> **TEXTO APRESENTADO**:
════════

O PM sabe muito bem que o seu partido se transformou numa organização de carreiras profissionais e de negócios, entre amigos e familiares. A proposta do questionário visa convencer os portugueses do contrário, que o PS pode ser transparente. Mas em vez de esconder a realidade, vai expô-la. O PS e o governo chegaram a um ponto em que já não resistem a qualquer tipo de transparência.

Julgo que nenhum filósofo algum dia disse que as contradições do socialismo vão levar à sua queda. Mas poderia ter dito.

Há outra conclusão que se pode retirar da confissão laica de Costa sobre o fim da “ética republicana” no PS. Para os socialistas, não há distinções entre o partido, o governo e o Estado. Partidarizaram o Estado sem qualquer pudor. Por isso, pegando num exemplo relevante, defendem tanto as empresas públicas. As carreiras de sucesso nas empresas privadas com qualidade exigem um grau universitário com boas notas, trabalho árduo e competência profissional. As carreiras de sucesso nas empresas públicas exigem a filiação no PS.

A partidarização do Estado mostra ainda um problema mais sério. Para o PS, a democracia transformou-se num instrumento de conquista de poder, num mero processo político. Deixou de ser um objectivo em si, um conjunto de valores que devem ser respeitados em todas as situações, na oposição e no poder, e guiar o comportamento dos políticos.

No parlamento, perante todos os deputados – os representantes do povo português – António Costa reconheceu que o PS deixou de respeitar a ética republicana e está a contribuir para uma diminuição perigosa da qualidade da democracia portuguesa. Foi o momento de maior honestidade de Costa desde que é PM.

════════

> **ENTRADAS FORNECIDAS**:
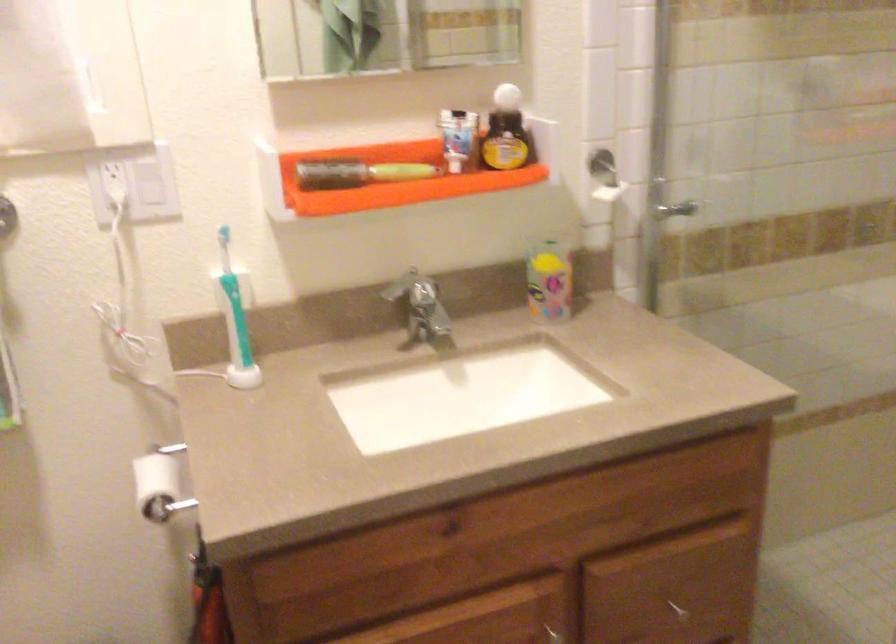
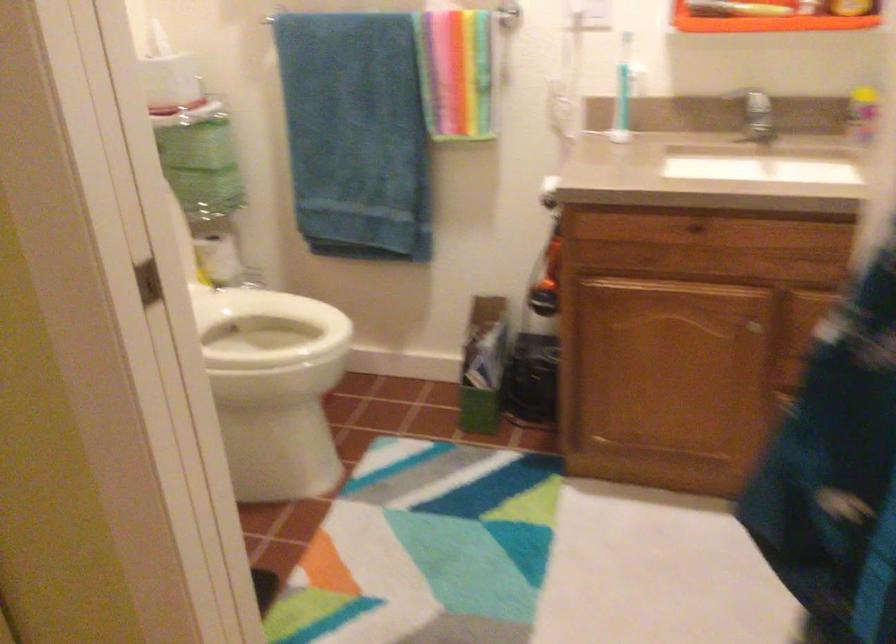
Locate, in the second image, the point that corresponds to the point at 225,314 in the first image.

(623, 91)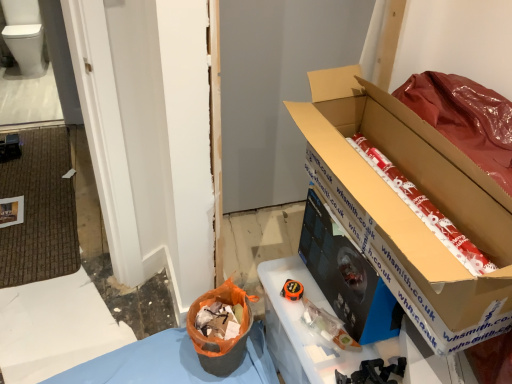
Question: From the image's perspective, is red wrapping paper at right above or below cardboard box at right?

Choices:
 (A) below
 (B) above

Answer: (A)

Question: Considering the positions of red wrapping paper at right and cardboard box at right in the image, is red wrapping paper at right wider or thinner than cardboard box at right?

Choices:
 (A) thin
 (B) wide

Answer: (B)

Question: Which object is the closest to the cardboard box at right?

Choices:
 (A) white glossy toilet bowl at upper left
 (B) red wrapping paper at right
 (C) orange fabric bag at lower center

Answer: (B)

Question: Which of these objects is positioned farthest from the orange fabric bag at lower center?

Choices:
 (A) white glossy toilet bowl at upper left
 (B) cardboard box at right
 (C) red wrapping paper at right

Answer: (A)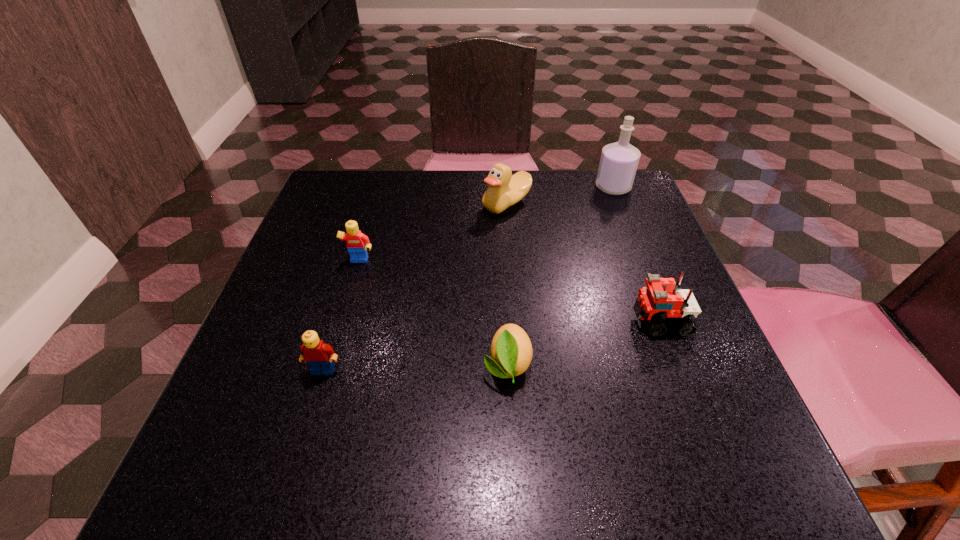
Where is `the tallest object`? the tallest object is located at coordinates (618, 164).

You are a GUI agent. You are given a task and a screenshot of the screen. Output one action in this format:
    pyautogui.click(x=<x>, y=<y>)
    Task: Click on the duck
    This screenshot has height=540, width=960.
    Given the screenshot: What is the action you would take?
    pyautogui.click(x=504, y=189)

At what (x,y) coordinates should I click in order to perform the action: click on the second farthest Lego. Please return your answer as a coordinate pair (x, y). Looking at the image, I should click on (656, 303).

The image size is (960, 540). I want to click on the rightmost Lego, so click(x=656, y=303).

This screenshot has height=540, width=960. In order to click on the farthest Lego in this screenshot , I will do [357, 243].

Locate an element on the screen. The height and width of the screenshot is (540, 960). the nearest Lego is located at coordinates (319, 356).

At what (x,y) coordinates should I click in order to perform the action: click on the shortest object. Please return your answer as a coordinate pair (x, y). The width and height of the screenshot is (960, 540). Looking at the image, I should click on (511, 351).

The height and width of the screenshot is (540, 960). In order to click on blank space located 0.110m on the front of the perfume in this screenshot , I will do `click(628, 224)`.

Image resolution: width=960 pixels, height=540 pixels. Identify the location of vacant area situated at the beak of the duck. (324, 204).

The width and height of the screenshot is (960, 540). I want to click on vacant space situated 0.200m at the beak of the duck, so click(400, 204).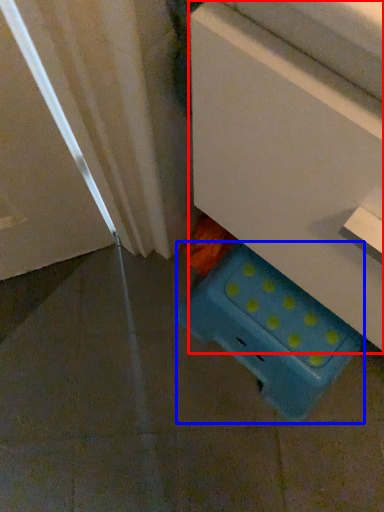
Question: Among these objects, which one is nearest to the camera, furniture (highlighted by a red box) or storage box (highlighted by a blue box)?

Choices:
 (A) furniture
 (B) storage box

Answer: (A)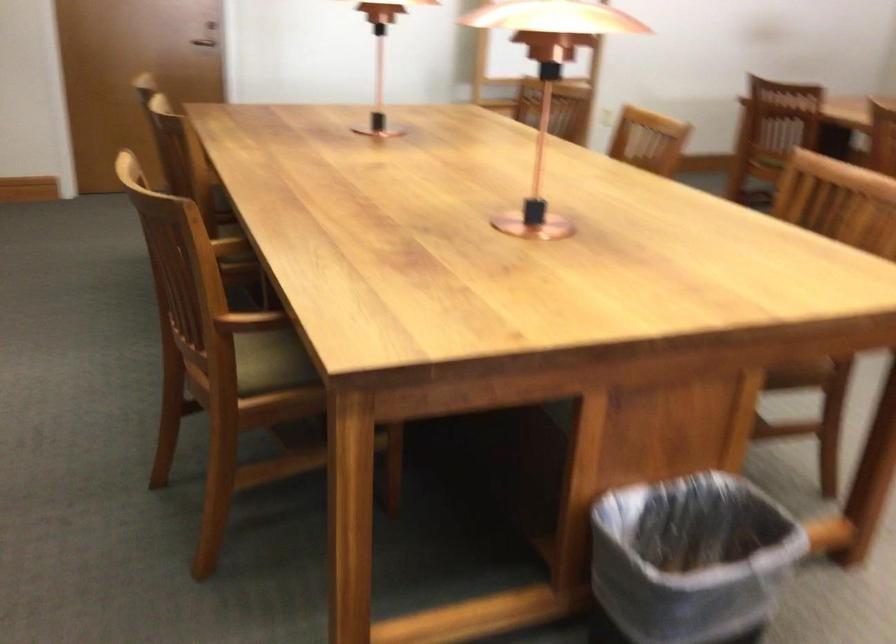
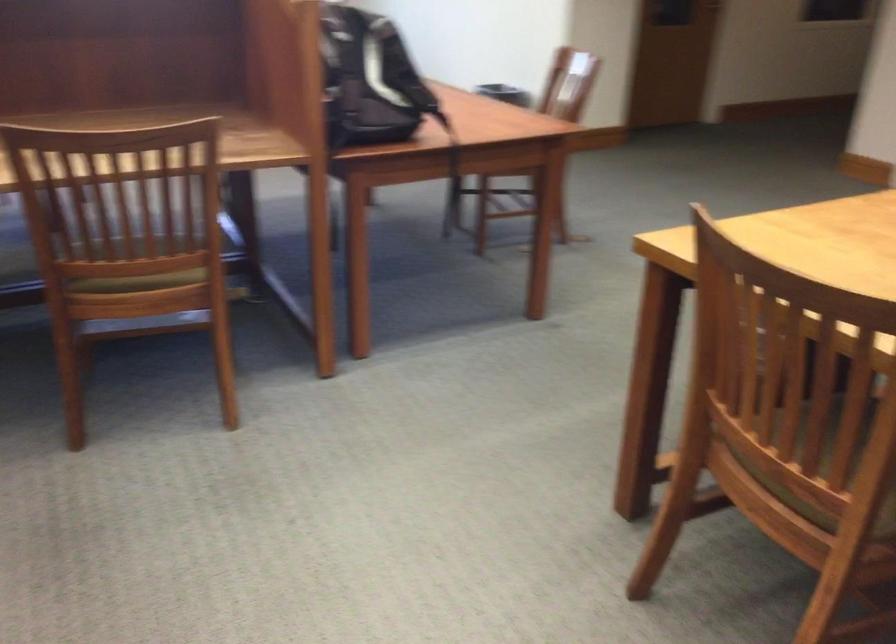
Question: I am providing you with two images of the same scene from different viewpoints. Which of the following objects are not visible in image2?

Choices:
 (A) black backpack
 (B) chair sitting surface
 (C) yellow drill handle
 (D) trash can

Answer: (D)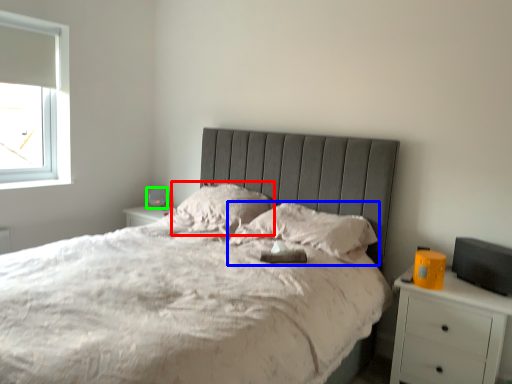
Question: Estimate the real-world distances between objects in this image. Which object is farther from pillow (highlighted by a red box), pillow (highlighted by a blue box) or table lamp (highlighted by a green box)?

Choices:
 (A) pillow
 (B) table lamp

Answer: (B)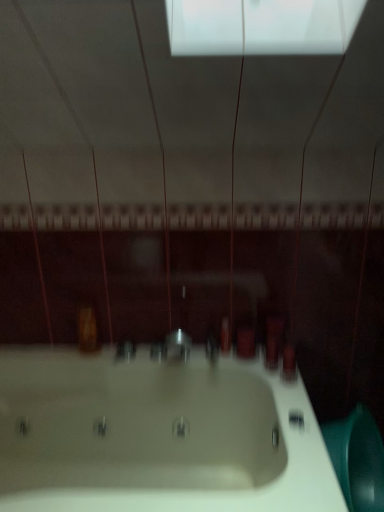
What do you see at coordinates (157, 435) in the screenshot?
I see `white glossy sink at center` at bounding box center [157, 435].

You are a GUI agent. You are given a task and a screenshot of the screen. Output one action in this format:
    pyautogui.click(x=<x>, y=<y>)
    Task: Click on the white glossy sink at center
    
    Given the screenshot: What is the action you would take?
    point(157,435)

Find the location of `white glossy sink at center`. white glossy sink at center is located at coordinates (157, 435).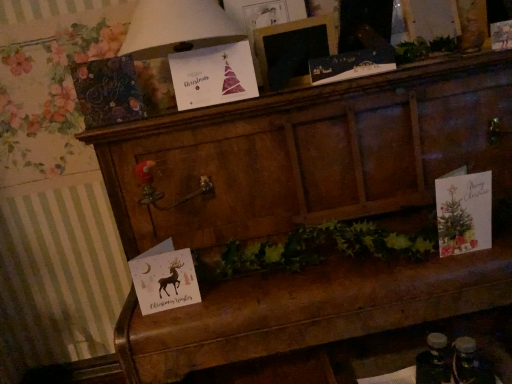
Question: Which direction should I rotate to look at matte black card at upper center, the first christmas card from the top?

Choices:
 (A) left
 (B) right

Answer: (B)

Question: Is wooden chest at center outside of matte paper card at right, which is counted as the fourth christmas card, starting from the left?

Choices:
 (A) no
 (B) yes

Answer: (B)

Question: Does wooden chest at center have a larger size compared to matte paper card at right, positioned as the 3th christmas card in top-to-bottom order?

Choices:
 (A) yes
 (B) no

Answer: (A)

Question: Does wooden chest at center have a greater width compared to matte paper card at right, positioned as the 3th christmas card in top-to-bottom order?

Choices:
 (A) no
 (B) yes

Answer: (B)

Question: Is wooden chest at center placed right next to matte paper card at right, the second christmas card in the bottom-to-top sequence?

Choices:
 (A) no
 (B) yes

Answer: (A)

Question: Does wooden chest at center lie behind matte paper card at right, which is counted as the fourth christmas card, starting from the left?

Choices:
 (A) no
 (B) yes

Answer: (A)

Question: Considering the relative sizes of wooden chest at center and matte paper card at right, the first christmas card from the right, in the image provided, is wooden chest at center taller than matte paper card at right, the first christmas card from the right,?

Choices:
 (A) yes
 (B) no

Answer: (A)

Question: Is white paper christmas card at upper center bigger than watercolor paper christmas card at upper center, arranged as the 2th christmas card when viewed from the left?

Choices:
 (A) yes
 (B) no

Answer: (A)

Question: Is white paper christmas card at upper center facing away from watercolor paper christmas card at upper center, arranged as the second christmas card when viewed from the top?

Choices:
 (A) no
 (B) yes

Answer: (A)

Question: Is white paper christmas card at upper center smaller than watercolor paper christmas card at upper center, acting as the 3th christmas card starting from the bottom?

Choices:
 (A) no
 (B) yes

Answer: (A)

Question: From the image's perspective, is white paper christmas card at upper center over watercolor paper christmas card at upper center, arranged as the 2th christmas card when viewed from the left?

Choices:
 (A) no
 (B) yes

Answer: (B)

Question: Considering the relative sizes of white paper christmas card at upper center and watercolor paper christmas card at upper center, arranged as the second christmas card when viewed from the top, in the image provided, is white paper christmas card at upper center shorter than watercolor paper christmas card at upper center, arranged as the second christmas card when viewed from the top,?

Choices:
 (A) no
 (B) yes

Answer: (A)

Question: Considering the relative positions of white paper christmas card at upper center and watercolor paper christmas card at upper center, arranged as the 2th christmas card when viewed from the left, in the image provided, is white paper christmas card at upper center behind watercolor paper christmas card at upper center, arranged as the 2th christmas card when viewed from the left,?

Choices:
 (A) no
 (B) yes

Answer: (A)

Question: From the image's perspective, is wooden picture frame at upper center on white paper christmas card at upper center?

Choices:
 (A) no
 (B) yes

Answer: (B)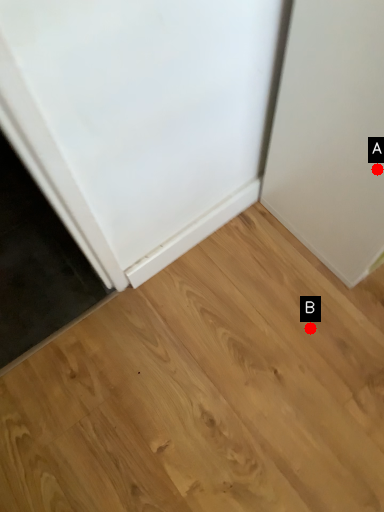
Question: Two points are circled on the image, labeled by A and B beside each circle. Which point is closer to the camera?

Choices:
 (A) A is closer
 (B) B is closer

Answer: (A)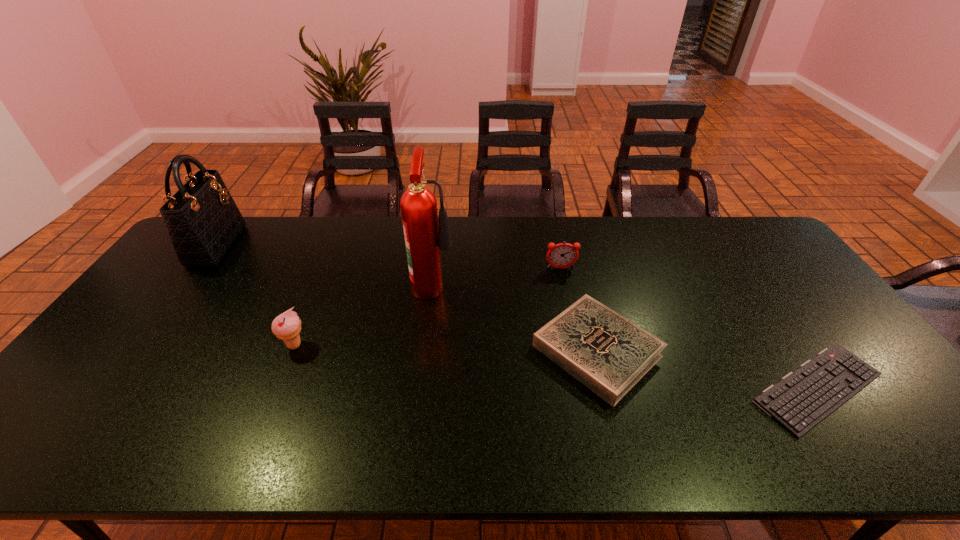
Find the location of a particular element. The width and height of the screenshot is (960, 540). the third object from left to right is located at coordinates (424, 239).

I want to click on the tallest object, so click(x=424, y=239).

You are a GUI agent. You are given a task and a screenshot of the screen. Output one action in this format:
    pyautogui.click(x=<x>, y=<y>)
    Task: Click on the handbag
    
    Given the screenshot: What is the action you would take?
    pyautogui.click(x=203, y=222)

This screenshot has width=960, height=540. In order to click on the leftmost object in this screenshot , I will do `click(203, 222)`.

Locate an element on the screen. the fifth object from right to left is located at coordinates (287, 326).

The image size is (960, 540). What are the coordinates of `the fourth shortest object` in the screenshot? It's located at (287, 326).

Identify the location of alarm clock. (562, 255).

Identify the location of the fifth tallest object. The height and width of the screenshot is (540, 960). click(609, 354).

The width and height of the screenshot is (960, 540). Identify the location of the rightmost object. pyautogui.click(x=803, y=398).

This screenshot has height=540, width=960. Identify the location of computer keyboard. (803, 398).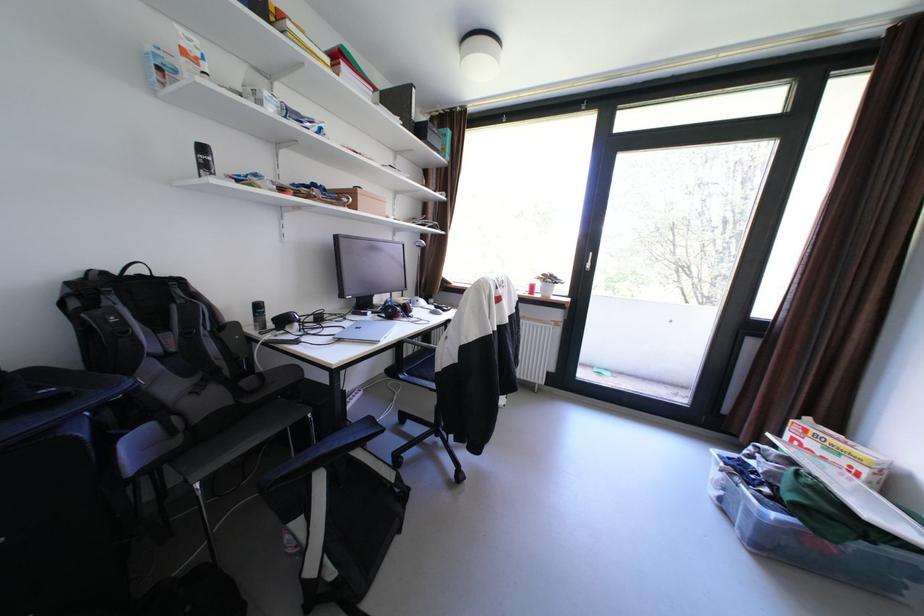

════════

De acordo com o texto apresentado, o que exigem as carreiras de sucesso nas empresas públicas? As entradas provêm de uma fonte distinta da do texto.

> **RESPOSTA FINAL**:
Exigem a filiação no PS.